Often, when people make folk music this good, I never want them to stop, particualrly when they prove not to be good with other genres. Ani DiFranco, for instance, got self-indulgent and annoying when she abandoned tightly structured, guitar-heavy folk rock in favor of endless jazz canoodling. She's never recovered from that self-conscious artiness, if you ask me.

But when Vega branched out in the mid-90s, she was brilliant in a brand new way. The entrance of industrial dance beats on the album "99.9 F°" allowed her to flirt with techno without losing her intelligence. A song like "Blood Makes Noise" is remarkable in two ways. First, there's the insanely catchy beat, which is built out of a clanging, sticks-on-a-can sound and a bass line looped over and over. Vega's voice gets filtered through a crazy fuzzbox, and the song sounds like the best club track that never hit it big.

Remember, though, how "Luka" sounded like a pretty little ballad until you noticed it was written from the perspective of a battered child? Same situation here. The narrator of "Blood Makes Noise" is a woman who is trying and failing to talk to her doctor about her medical history. The fear of whatever the doctor might say is so crippling that there's blood pounding in her head and ringing in her ears. She clearly thinks a terrible diagnosis is coming--or maybe one just came--and she's trying to explain her own incoherence.

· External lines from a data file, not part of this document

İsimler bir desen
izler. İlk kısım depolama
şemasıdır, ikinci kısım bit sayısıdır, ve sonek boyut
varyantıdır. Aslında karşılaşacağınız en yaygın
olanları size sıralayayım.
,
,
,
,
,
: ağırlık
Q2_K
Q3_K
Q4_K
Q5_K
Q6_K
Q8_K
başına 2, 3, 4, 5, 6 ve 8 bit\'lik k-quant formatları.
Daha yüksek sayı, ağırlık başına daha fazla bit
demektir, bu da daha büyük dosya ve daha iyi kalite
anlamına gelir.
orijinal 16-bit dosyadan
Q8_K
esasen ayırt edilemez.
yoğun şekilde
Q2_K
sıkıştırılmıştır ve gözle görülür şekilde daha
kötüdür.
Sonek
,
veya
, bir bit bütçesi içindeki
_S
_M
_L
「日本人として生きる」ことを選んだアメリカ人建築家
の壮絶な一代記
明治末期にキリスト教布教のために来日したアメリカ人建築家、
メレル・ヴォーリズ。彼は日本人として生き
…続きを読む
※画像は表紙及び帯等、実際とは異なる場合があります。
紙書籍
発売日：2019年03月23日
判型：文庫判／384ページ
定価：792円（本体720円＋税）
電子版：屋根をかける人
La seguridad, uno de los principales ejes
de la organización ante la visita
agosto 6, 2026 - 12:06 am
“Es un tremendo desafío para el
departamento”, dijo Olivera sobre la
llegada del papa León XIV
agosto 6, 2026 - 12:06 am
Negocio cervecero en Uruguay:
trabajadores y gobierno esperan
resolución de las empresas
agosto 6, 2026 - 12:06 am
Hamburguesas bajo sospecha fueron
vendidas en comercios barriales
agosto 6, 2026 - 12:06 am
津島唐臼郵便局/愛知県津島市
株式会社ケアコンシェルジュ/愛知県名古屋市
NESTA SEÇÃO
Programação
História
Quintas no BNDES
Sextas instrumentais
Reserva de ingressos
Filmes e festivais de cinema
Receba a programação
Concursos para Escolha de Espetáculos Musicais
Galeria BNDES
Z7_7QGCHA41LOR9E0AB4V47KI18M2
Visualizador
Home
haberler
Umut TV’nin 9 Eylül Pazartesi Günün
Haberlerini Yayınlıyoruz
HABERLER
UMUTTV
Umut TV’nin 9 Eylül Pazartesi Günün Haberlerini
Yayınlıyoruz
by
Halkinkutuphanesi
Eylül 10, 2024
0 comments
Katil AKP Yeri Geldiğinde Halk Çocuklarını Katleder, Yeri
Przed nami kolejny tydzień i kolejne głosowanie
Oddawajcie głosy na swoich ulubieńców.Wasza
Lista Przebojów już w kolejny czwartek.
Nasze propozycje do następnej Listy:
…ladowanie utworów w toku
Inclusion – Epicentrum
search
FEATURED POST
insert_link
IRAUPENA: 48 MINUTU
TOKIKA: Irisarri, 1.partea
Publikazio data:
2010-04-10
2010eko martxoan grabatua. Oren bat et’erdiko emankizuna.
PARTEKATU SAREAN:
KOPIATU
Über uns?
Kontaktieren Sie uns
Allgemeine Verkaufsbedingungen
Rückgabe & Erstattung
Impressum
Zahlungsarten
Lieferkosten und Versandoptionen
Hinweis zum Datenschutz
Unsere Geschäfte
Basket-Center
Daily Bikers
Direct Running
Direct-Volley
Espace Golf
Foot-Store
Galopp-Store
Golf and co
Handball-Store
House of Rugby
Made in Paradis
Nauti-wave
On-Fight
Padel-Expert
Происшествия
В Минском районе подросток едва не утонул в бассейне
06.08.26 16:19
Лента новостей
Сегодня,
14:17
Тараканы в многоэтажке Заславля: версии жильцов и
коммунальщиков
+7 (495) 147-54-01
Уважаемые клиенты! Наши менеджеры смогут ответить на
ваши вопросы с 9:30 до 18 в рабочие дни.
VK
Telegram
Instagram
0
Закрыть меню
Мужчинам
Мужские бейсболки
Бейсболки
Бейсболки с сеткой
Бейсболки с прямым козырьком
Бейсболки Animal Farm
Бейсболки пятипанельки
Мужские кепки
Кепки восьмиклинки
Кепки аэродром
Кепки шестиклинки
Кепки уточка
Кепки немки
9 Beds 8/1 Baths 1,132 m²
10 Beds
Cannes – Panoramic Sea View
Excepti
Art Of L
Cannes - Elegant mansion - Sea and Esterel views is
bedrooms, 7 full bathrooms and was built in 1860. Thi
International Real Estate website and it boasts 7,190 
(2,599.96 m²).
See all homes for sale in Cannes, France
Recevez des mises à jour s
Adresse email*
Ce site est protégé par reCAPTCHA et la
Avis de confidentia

I'd like to help you doctor, yes I really really would
But the din in my head is too loud, and it's no good

We never really know what's up with this woman, but the dread is clear. The song is a dramatic sucker punch wrapped in a rave beat.

And that's probably the lasting genius of Suzanne Vega: She masters the sound of the most popular music styles, but her lyrical content is always dense and surprising. Her love songs are these lush anthems, filled with soaring choruses. But they're about people who imagine thesmselves in The Huncback of Notre Dame ("In Liverpool") and whores who have no regrets ("No Cheap Thrill"). Her rockers are about women questioning their morals ("Marlene on the Wall") or the hypocrisy of Western society ("When Heroes Go Down.")

There just aren't that many muisicians this challenging who are also this easy to listen to. If you're looking for a quick blast of Vega glory, I recommend "Retrospective: The Best of Suzanne Vega." Every album, though, has high points that aren't on this "best of" package. If you're inclined to folk , dip into "Solitude Standing" (that's the one with "Luka") or 2001's "Songs in Red and Gray." If you like folk laced with bold experiments in industrial rock, try the aforementioned "
99.9 F°" or "Nine Objects of Desire."

In all cases, you'll probably find songs you'll want to put on your iPod right away.